Each entity and chunk stores:

Original content
Vector embedding (for semantic search)
Metadata (source, timestamps, author, etc.)
Relations to other entities (optional)

Search Modes

Ballast supports multiple search strategies:

Semantic Search

Converts your query to a vector embedding and finds chunks with similar vectors. Best for natural language questions:

What's our policy on remote work?

Keyword Search

Traditional text matching. Best for exact terms, code, or identifiers:

TICKET-1234

Hybrid Search

Combines semantic and keyword approaches. Balances meaning with exact matches.

Query Expansion

AI generates variations of your query to improve recall. For “remote work policy”, it might also search for “work from home guidelines” and “distributed team rules”.

Federated Search

For some sources (databases, external APIs), Ballast queries the source in real-time rather than searching a local index.
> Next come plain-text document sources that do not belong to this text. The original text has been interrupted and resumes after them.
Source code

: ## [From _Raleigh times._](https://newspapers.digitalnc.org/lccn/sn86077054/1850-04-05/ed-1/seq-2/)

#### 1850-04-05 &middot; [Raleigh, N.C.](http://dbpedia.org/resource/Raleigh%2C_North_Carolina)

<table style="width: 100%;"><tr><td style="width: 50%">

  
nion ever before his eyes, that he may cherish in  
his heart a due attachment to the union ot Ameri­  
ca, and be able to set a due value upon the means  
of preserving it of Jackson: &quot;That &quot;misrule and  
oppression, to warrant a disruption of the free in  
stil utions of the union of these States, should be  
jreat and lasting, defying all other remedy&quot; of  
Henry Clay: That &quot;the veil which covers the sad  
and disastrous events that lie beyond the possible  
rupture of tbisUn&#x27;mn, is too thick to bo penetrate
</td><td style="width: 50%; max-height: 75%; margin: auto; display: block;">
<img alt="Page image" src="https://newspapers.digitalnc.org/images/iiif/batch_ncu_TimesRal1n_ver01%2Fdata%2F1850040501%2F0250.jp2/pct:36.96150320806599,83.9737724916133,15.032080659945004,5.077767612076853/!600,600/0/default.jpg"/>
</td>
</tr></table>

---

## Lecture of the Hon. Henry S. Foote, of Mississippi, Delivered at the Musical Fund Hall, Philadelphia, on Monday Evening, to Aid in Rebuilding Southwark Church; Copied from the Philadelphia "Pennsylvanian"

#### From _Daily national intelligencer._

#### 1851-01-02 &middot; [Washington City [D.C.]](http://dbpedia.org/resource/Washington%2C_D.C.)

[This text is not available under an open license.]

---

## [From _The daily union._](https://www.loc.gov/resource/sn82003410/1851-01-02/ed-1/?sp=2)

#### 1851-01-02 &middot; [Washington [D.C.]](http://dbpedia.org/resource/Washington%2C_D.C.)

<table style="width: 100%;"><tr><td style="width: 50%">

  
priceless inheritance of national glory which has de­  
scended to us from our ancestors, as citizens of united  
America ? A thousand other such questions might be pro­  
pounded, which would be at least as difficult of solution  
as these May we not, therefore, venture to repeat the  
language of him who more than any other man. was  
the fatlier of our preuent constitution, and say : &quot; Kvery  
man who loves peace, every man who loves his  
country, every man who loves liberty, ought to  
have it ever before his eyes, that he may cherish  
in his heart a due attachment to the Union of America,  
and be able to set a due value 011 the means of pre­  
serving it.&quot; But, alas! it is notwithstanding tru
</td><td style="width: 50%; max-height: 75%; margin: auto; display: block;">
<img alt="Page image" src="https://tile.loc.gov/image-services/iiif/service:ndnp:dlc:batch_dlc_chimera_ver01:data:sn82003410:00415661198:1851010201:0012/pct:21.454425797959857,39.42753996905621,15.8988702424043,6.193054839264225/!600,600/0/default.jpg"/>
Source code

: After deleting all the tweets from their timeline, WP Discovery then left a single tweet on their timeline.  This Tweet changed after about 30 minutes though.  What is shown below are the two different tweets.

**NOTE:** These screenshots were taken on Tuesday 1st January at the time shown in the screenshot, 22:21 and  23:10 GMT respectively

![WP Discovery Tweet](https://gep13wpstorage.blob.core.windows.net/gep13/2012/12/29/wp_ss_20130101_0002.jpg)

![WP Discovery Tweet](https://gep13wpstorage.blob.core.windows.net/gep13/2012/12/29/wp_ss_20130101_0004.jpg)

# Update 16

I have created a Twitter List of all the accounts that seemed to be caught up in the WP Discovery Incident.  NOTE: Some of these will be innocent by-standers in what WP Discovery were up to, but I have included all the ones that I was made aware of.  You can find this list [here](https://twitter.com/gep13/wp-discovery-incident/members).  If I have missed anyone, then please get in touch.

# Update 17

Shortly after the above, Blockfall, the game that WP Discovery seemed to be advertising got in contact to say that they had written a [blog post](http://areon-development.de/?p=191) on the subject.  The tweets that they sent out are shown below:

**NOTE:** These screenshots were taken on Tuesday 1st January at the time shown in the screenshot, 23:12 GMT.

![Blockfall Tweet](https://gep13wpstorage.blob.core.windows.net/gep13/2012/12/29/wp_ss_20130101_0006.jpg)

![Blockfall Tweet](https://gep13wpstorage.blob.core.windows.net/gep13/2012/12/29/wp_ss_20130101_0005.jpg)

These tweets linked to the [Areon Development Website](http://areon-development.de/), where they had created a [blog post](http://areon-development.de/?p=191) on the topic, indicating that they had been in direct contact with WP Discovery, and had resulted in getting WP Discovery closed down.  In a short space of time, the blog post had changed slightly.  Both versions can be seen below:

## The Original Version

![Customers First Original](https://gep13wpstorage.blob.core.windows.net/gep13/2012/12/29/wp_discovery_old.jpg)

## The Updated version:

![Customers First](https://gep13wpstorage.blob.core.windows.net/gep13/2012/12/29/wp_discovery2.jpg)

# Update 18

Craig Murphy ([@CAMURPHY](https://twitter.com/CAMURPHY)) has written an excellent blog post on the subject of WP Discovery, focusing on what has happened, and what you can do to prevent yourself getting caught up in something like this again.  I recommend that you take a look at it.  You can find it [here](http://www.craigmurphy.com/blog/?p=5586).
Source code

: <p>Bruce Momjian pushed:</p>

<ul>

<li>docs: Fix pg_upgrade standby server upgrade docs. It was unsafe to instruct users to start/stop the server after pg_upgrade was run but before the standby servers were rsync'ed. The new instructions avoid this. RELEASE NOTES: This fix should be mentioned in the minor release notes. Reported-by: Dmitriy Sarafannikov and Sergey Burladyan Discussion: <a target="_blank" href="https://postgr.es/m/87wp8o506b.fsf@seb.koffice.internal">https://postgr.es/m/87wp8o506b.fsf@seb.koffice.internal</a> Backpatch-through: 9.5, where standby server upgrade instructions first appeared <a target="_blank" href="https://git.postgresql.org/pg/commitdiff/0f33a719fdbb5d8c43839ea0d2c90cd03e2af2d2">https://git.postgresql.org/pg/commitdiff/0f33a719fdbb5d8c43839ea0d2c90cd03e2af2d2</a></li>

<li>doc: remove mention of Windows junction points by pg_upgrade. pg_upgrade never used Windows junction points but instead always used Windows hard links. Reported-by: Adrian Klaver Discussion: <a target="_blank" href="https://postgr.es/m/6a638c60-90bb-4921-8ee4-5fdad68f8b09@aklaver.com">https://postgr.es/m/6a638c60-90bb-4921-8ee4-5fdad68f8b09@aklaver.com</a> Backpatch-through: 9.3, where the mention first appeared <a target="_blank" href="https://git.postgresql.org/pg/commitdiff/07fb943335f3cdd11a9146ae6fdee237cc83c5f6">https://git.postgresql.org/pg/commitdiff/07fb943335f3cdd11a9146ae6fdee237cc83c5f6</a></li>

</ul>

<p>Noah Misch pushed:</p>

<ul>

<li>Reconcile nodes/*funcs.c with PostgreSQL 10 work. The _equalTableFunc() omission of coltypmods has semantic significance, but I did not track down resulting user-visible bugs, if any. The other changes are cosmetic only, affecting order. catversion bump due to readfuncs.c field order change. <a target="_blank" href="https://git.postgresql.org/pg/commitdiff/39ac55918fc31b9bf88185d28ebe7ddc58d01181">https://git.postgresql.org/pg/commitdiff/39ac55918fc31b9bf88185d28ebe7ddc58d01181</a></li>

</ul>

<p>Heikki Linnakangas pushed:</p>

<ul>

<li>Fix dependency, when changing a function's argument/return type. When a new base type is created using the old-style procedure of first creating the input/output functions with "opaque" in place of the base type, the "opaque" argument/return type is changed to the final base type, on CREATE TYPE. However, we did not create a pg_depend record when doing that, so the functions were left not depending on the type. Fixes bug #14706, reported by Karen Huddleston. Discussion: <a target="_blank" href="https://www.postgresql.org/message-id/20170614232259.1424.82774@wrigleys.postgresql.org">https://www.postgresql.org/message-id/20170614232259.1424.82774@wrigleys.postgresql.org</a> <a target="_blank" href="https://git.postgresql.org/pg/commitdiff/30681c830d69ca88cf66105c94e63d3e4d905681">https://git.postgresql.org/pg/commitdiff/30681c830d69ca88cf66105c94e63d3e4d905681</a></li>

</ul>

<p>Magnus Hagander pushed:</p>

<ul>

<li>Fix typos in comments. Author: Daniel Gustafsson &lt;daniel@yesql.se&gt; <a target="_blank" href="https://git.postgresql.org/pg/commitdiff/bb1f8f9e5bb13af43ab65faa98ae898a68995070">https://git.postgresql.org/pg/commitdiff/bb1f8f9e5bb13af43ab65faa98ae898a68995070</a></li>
This ensures results are always fresh.

AI Features

Ballast integrates AI throughout the search pipeline:

Filter Interpretation: Extract structured filters from natural language (“emails from Sarah last week” → author filter + date range)
Reranking: Use Cohere or Jina to reorder results by relevance
Answer Generation: Synthesize answers from top search results
Chart Generation: Create visualizations from structured data
Query Routing: Automatically select the best search strategy

API Keys and Scopes

API keys provide programmatic access. Each key has a scope:

Scope	Access
Collection	Single collection only
Organization	All collections in org
User	Includes personal sources

Keys are prefixed with bk_ and stored as bcrypt hashes—even Ballast can’t retrieve your key after creation.

Access Control

Collections use role-based access:

Role	Permissions
Viewer	Search and browse
Editor	Add sources, configure sync
Admin	Manage members, API keys
Owner	Full control, delete collection

Organization-level roles (Admin, Owner) provide cross-collection permissions.

Sync and Scheduling

Syncs can be:

Manual: Triggered via UI or API
Scheduled: Cron-based (every 15 minutes, hourly, daily)
Webhook-triggered: Real-time for supported sources

Ballast uses incremental sync where possible—only fetching content that changed since the last sync. Sync cursors track progress for reliable resumption.

Dashboards

The Chat interface can generate visualizations. Save these as dashboards:

Live Dashboards: Auto-refresh on schedule
Snapshots: Frozen point-in-time view
Published Dashboards: Shareable via public URL (with optional password)

Dashboards support custom layouts—rearrange, resize, and organize charts as needed.